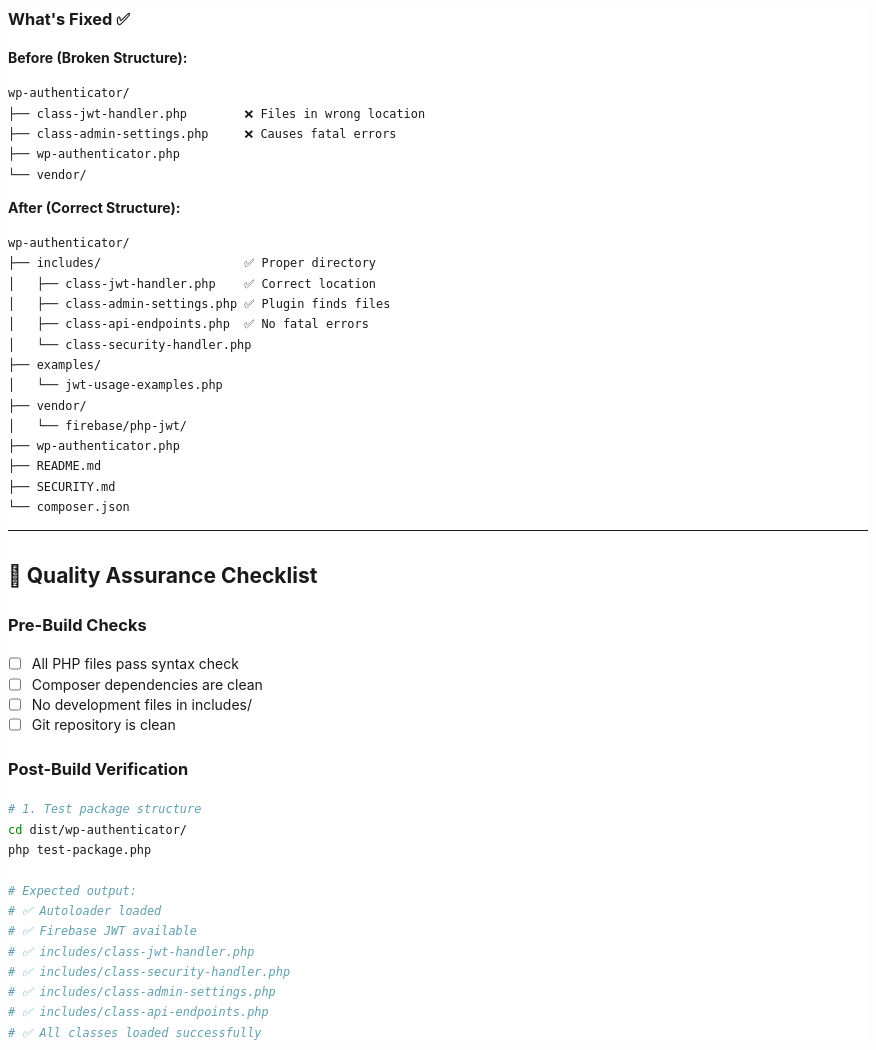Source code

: ### What's Fixed ✅

**Before (Broken Structure):**
```
wp-authenticator/
├── class-jwt-handler.php        ❌ Files in wrong location
├── class-admin-settings.php     ❌ Causes fatal errors
├── wp-authenticator.php
└── vendor/
```

**After (Correct Structure):**
```
wp-authenticator/
├── includes/                    ✅ Proper directory
│   ├── class-jwt-handler.php    ✅ Correct location
│   ├── class-admin-settings.php ✅ Plugin finds files
│   ├── class-api-endpoints.php  ✅ No fatal errors
│   └── class-security-handler.php
├── examples/
│   └── jwt-usage-examples.php
├── vendor/
│   └── firebase/php-jwt/
├── wp-authenticator.php
├── README.md
├── SECURITY.md
└── composer.json
```

---

## 🧪 Quality Assurance Checklist

### Pre-Build Checks
- [ ] All PHP files pass syntax check
- [ ] Composer dependencies are clean
- [ ] No development files in includes/
- [ ] Git repository is clean

### Post-Build Verification
```bash
# 1. Test package structure
cd dist/wp-authenticator/
php test-package.php

# Expected output:
# ✅ Autoloader loaded
# ✅ Firebase JWT available  
# ✅ includes/class-jwt-handler.php
# ✅ includes/class-security-handler.php
# ✅ includes/class-admin-settings.php
# ✅ includes/class-api-endpoints.php
# ✅ All classes loaded successfully
```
■ ■ ■ ■
_PROBLEM DESCRIPTION_
Please reproduce the listing word for word, but only from the line that contains "- [ ] Git repository is clean" to its last line, inclusive.

_SOLVED PROBLEM_
- [ ] Git repository is clean

### Post-Build Verification
```bash
# 1. Test package structure
cd dist/wp-authenticator/
php test-package.php

# Expected output:
# ✅ Autoloader loaded
# ✅ Firebase JWT available  
# ✅ includes/class-jwt-handler.php
# ✅ includes/class-security-handler.php
# ✅ includes/class-admin-settings.php
# ✅ includes/class-api-endpoints.php
# ✅ All classes loaded successfully
```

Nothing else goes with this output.